BEGIN Selected excerpt
Re: [slurm-users] good practices

2019-11-26 Thread Nigella Sanders
Thank you all for such interesting replies.

The --dependency option is quite useful but in practice it has some
inconvenients. Firstly, all 20 jobs are *instantly queued* which some users
may be interpreting as an abusive use of common resources. Even worse, if a
job fails, the rest one will stay queued forever (?) being the first tagged
as "DependencyNeverSatisfied", and the rest just as "Dependency".

PS: Yarom, with queue time I meant the total run time allowed. I my case,
after a job starts running it will be killed if it takes more than 10 hours
of execution time. If the partition queue time limit were of 10 days for
instance I guess I could use a single sbatch to launch an script containing
the 20 executions as steps with srun

Regards,
Nigella







El lun., 25 nov. 2019 a las 15:08, Yair Yarom ()
escribió:

> Hi,
>
> I'm not sure what queue time limit of 10 hours is. If you can't have jobs
> waiting for more than 10 hours, than it seems to be very small for 8 hours
> jobs.
> Generally, a few options:
> a. The --dependency option (either afterok or singleton)
> b. The --array option of sbatch with limit of 1 job at a time (instead of
> the for loop): sbatch --array=1-20%1
> c. At the end of the script of each job, call the sbatch line of the next
> job (this is probably the only option if indeed I understood the queue time
> limit correctly).
>
> And indeed, srun should probably be reserved for strictly interactive jobs.
>
> Regards,
> Yair.
>
> On Mon, Nov 25, 2019 at 11:21 AM Nigella Sanders <
> nigella.sand...@gmail.com> wrote:
>
>>
>> Hi all,
>>
>> I guess this is a simple matter but I still find it confusing.
>>
>> I have to run 20 jobs on our supercomputer.
>> Each job takes about 8 hours and every one need the previous one to be
>> completed.
>> The queue time limit for jobs is 10 hours.
>>
>> So my first approach is serially launching them in a loop using srun:
>>
>>
>> *#!/bin/bash*
>> *for i in {1..20};do*
>>
>> *srun  --time 08:10:00  [options]*
>>
>> *done*
>>
>> However SLURM literature keeps saying that 'srun' should be only used for
>> short command line tests. So that some sysadmins would consider this a bad
>> practice (see this
>> 
>> ).
END Selected excerpt
== What you are asked to do ==
List every command-line option beginning with two hyphens that appears in the Slurm thread. The data after this point is not needed.
BEGIN Stored data
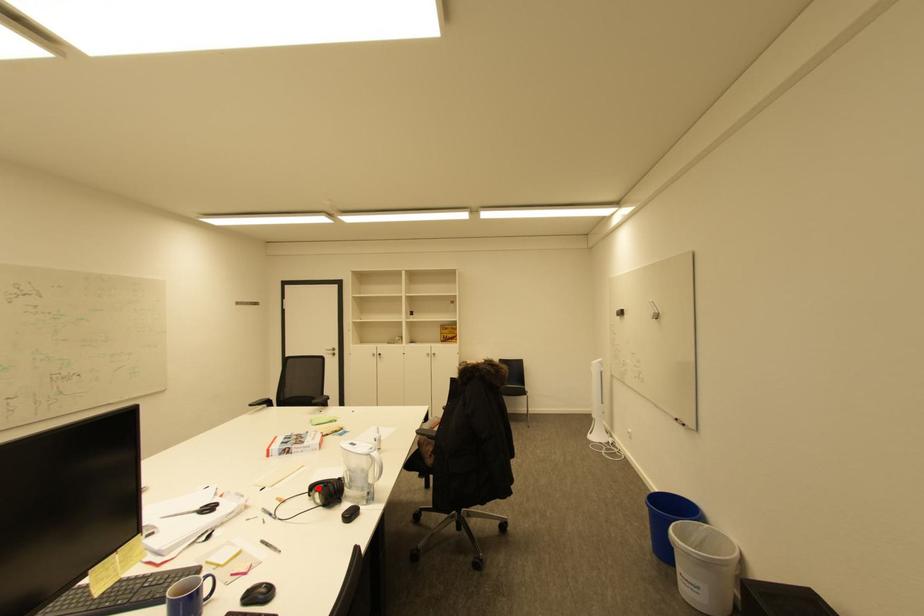
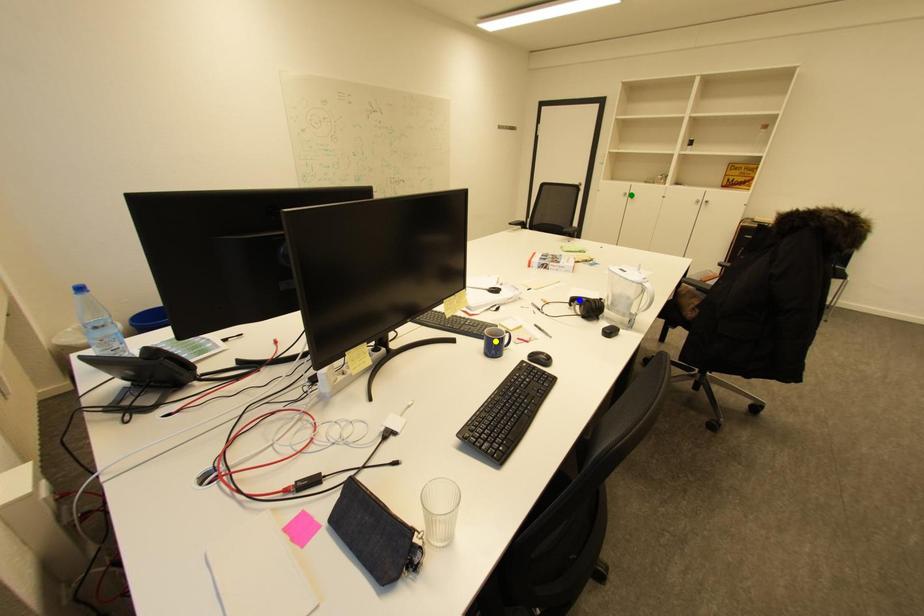
Question: I am providing you with two images of the same scene from different viewpoints. A red point is marked on the first image. You are given multiple points on the second image. Which point in image 2 is actually the same real-world point as the red point in image 1?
END Stored data
== Written reply ==
--dependency
--array
--time